Big boys ride the bus
He trundled to the bus stop less than a football field’s length from our back door, waddling slightly from the balk of a backpack a tad to big for him. He clutched a sheath of yellow papers in his hand – the documents he needed to give the driver to prove that it’s OK with his mom for him to ride.
Except it’s so not OK with his mom.
There’s nothing particularly intimidating about a school bus. Sure, they’re a little bigger than your average sedan, but when you used to spend an hour and a half a day on one during high school you get over being impressed pretty quickly.
But then you have kids, and one by one they begin to clamor to ride it. That used to crack me up considering that I spent my entire senior year trying to gin up excuses to not ride the bus.
With Big Guy, I was able to stall him a year because we lived too close to the school for bus service when he was in kindergarten. I stalled him for nearly a month last year by claiming that I hadn’t had time to finish his sheath of yellow papers. When I could put him off no longer – and when Boots threw a Death Tantrum as we went to pick up his brother – I finally “found time” to fill out the paperwork.
Seeing his brother’s pure bliss at escaping the maternal clutches, Boots was determined to ride the bus from the start this year. “No,” I said. “I’m going to take you the first day.

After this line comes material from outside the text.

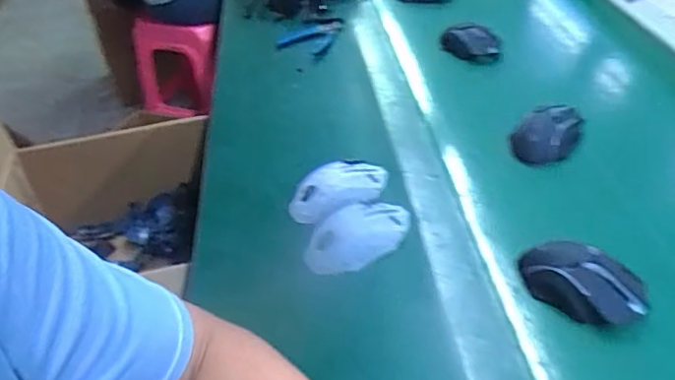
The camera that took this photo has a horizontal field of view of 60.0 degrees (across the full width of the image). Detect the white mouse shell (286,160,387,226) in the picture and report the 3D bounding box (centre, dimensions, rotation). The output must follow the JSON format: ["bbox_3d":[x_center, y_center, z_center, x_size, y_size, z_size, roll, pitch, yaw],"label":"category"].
[{"bbox_3d":[0.002,0.001,0.669,0.114,0.027,0.071,-14,40,-9],"label":"white mouse shell"}]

After that, you can ride the bus.”
Perhaps remembering the way I shuffled Big Guy’s paperwork for weeks last year, he insisted on a solemn vow. “Do you promise? Do you really promise that I’ll get to ride Friday?”
“Yes, I promise,” I sighed.
“I”m a big boy, and big boys ride the bus.”
“OK, I promise,” I said.
Except I didn’t want to. He’s so tiny and the bus is so big. But it’s not that I had fears for his safety, and even if I missed meeting the bus he couldn’t possibly get lost on the 100 yards between the stop and our back door.
Rather, I instead feared the milestone.
I’ve always taken Boots to school, and last year it was one of our special times, just his and mine. We’d talk about his day, I’d chat with his teachers, I’d see his friends. Letting my tiny boy, my last baby, climb on that big yellow bus meant I’d lose all of that.
From Boots’ perspective, though, it was time for me to let go.
As I watched him shuffle across the sand toward the stop, I was glad I did. In his eyes, he was doing something huge and he was doing it on his own. I was just as proud as I was melancholy.